Van Poppelen says if she found herself in that kind of desperate cookout situation, she'd volunteer to make a charcoal run: "I want to eat those chips!"

But she has embraced some hacks, usually the simple ones. Like defogging the bathroom mirror with a blow dryer. (That's definitely easier than applying shaving cream to the mirror, then wiping it off, to create a fog-free zone. But it does work, the show discovered.)

Lillig, a theater major and Eagle Scout, landed a weekly column after writing an article on camping hacks. But a chunk of that first story was itself hacked -- as in cut.

"A lot of it was how to start a fire" without matches, Lillig says. But editors didn't want to give students in the dorms any ideas.

Speaking of fire, Lillig likes to cook, and he appreciates the versatility of a waffle iron -- it can be pressed into service for omelets and brownies, too, he says. His favorite: hash browns, using frozen tater tots. Both sides cook at the same time, so you don't have to worry about when to turn them.

Lillig and fiancee Lindsay Nelson (another theater major, and managing editor of the paper) are also big fans of wood pallets. "You can find 'em all over the place," including on Craiglist, Lillig says.

The couple used four pallets to elevate their bed, which created shelves on both sides. Pallets also can be transformed into benches or end tables.

Lillig also devoted one column to uses for used tea bags, such as placing them (once they're dry) in shoes, chests and closets to deodorize.

Hacks come in all shapes and sizes. And yep, some are just recycled from when Grandma was a girl.

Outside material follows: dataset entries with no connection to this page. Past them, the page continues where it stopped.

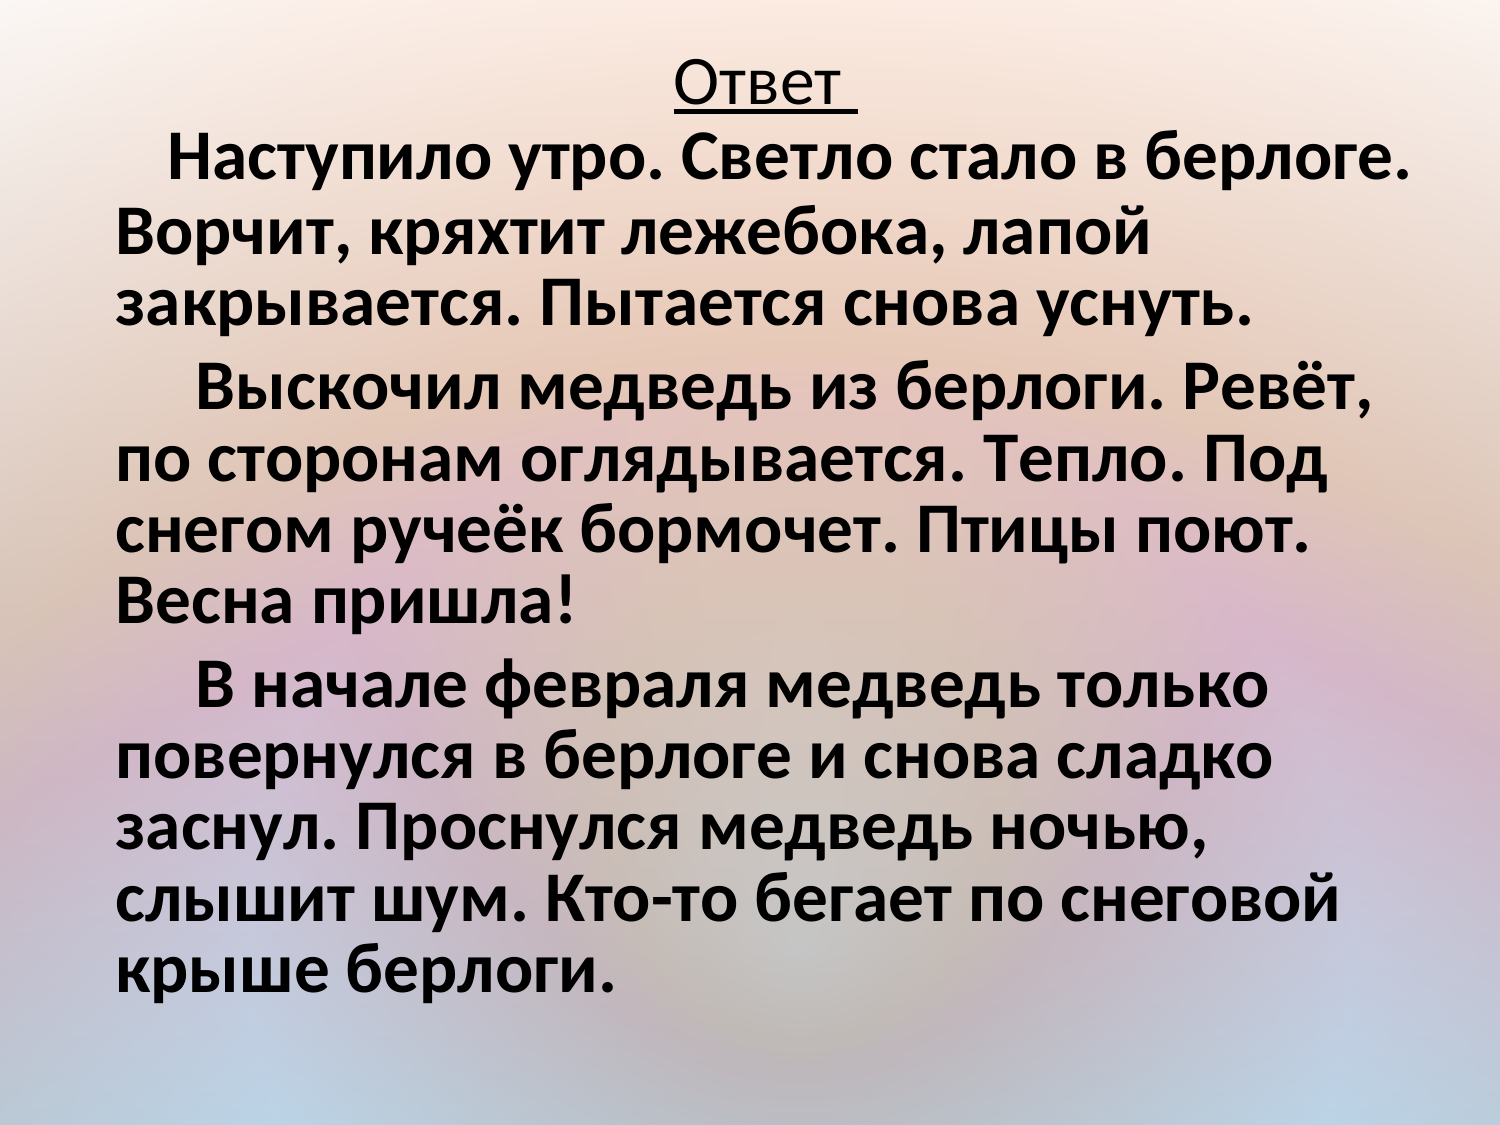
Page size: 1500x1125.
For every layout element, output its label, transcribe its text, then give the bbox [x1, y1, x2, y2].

picture [0, 0, 1500, 1125]
title Ответ [106, 45, 1425, 106]
list Наступило утро. Светло стало в берлоге. Ворчит, кряхтит лежебока, лапой закрывается. Пытается снова уснуть. Выскочил медведь из берлоги. Ревёт, по сторонам оглядывается. Тепло. Под снегом ручеёк бормочет. Птицы поют. Весна пришла! В начале февраля медведь только повернулся в берлоге и снова сладко заснул. Проснулся медведь ночью, слышит шум. Кто-то бегает по снеговой крыше берлоги. [47, 106, 1441, 1052]
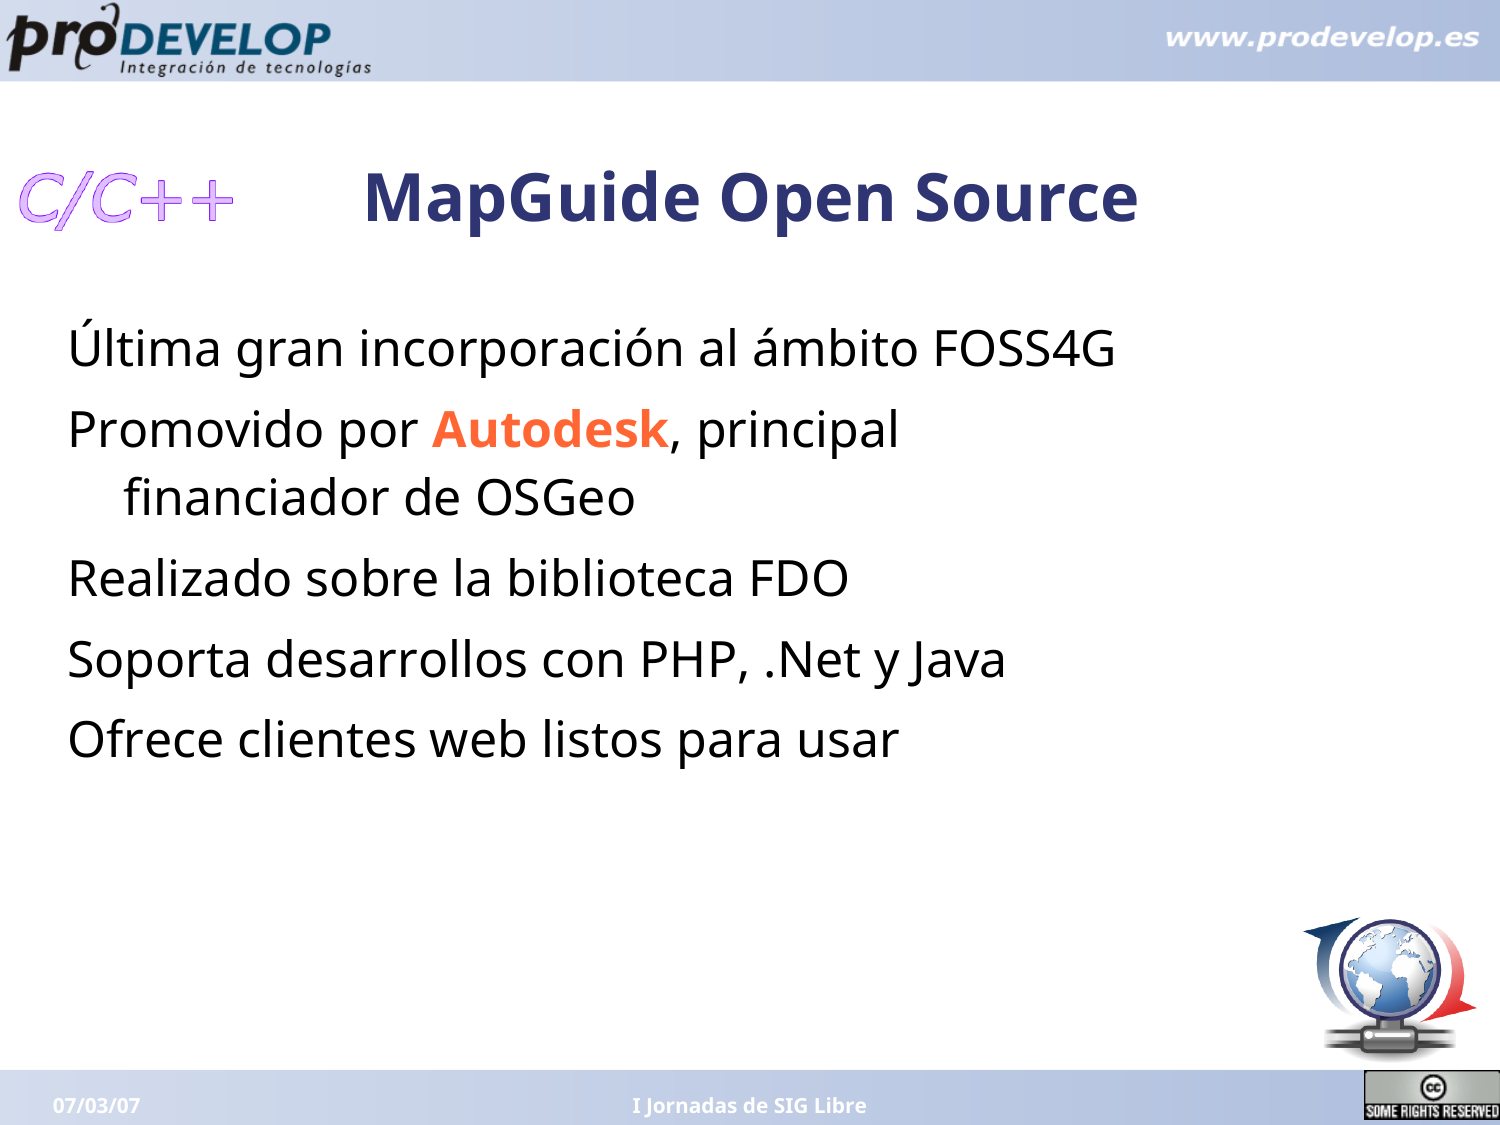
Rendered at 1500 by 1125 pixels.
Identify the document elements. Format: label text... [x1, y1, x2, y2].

list Última gran incorporación al ámbito FOSS4G Promovido por Autodesk, principal financiador de OSGeo Realizado sobre la biblioteca FDO Soporta desarrollos con PHP, .Net y Java Ofrece clientes web listos para usar [67, 313, 1418, 798]
title MapGuide Open Source [76, 109, 1427, 282]
picture [0, 0, 1500, 1125]
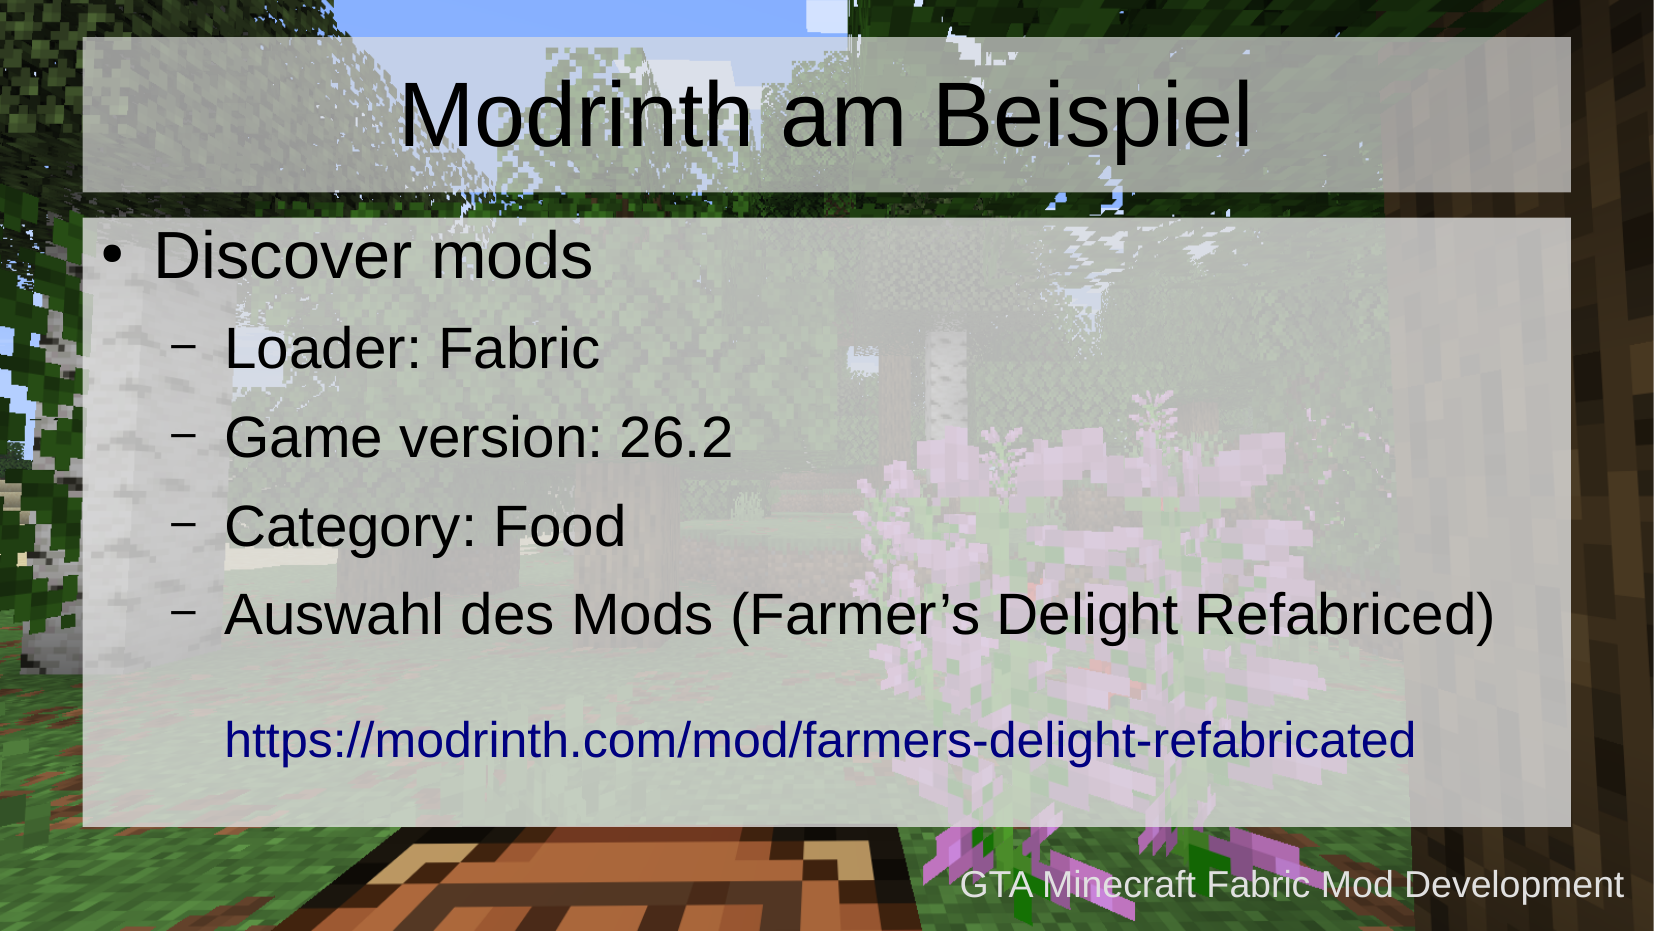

On the other hand, some are truly innovative "because of technology or an app or something," says Valeria Edwards, family and consumer sciences agent for Johnson County K-State Research and Extension in Olathe, Kan.

Ask Edwards for a couple of life hacks and she'll recommend what might be called lifestyle changes.

Automate your financial life, Edwards says. Set up regular transfers into a savings account and pay bills automatically online.

Another suggestion: Everything in its place. Spend a few minutes every evening planning for the next day: Lay out your clothes, pack lunches, do some meal planning.

But if any of those seem like too much to consider at the moment, contemplate binder clips and dryer lint. We hear they have a gazillion uses.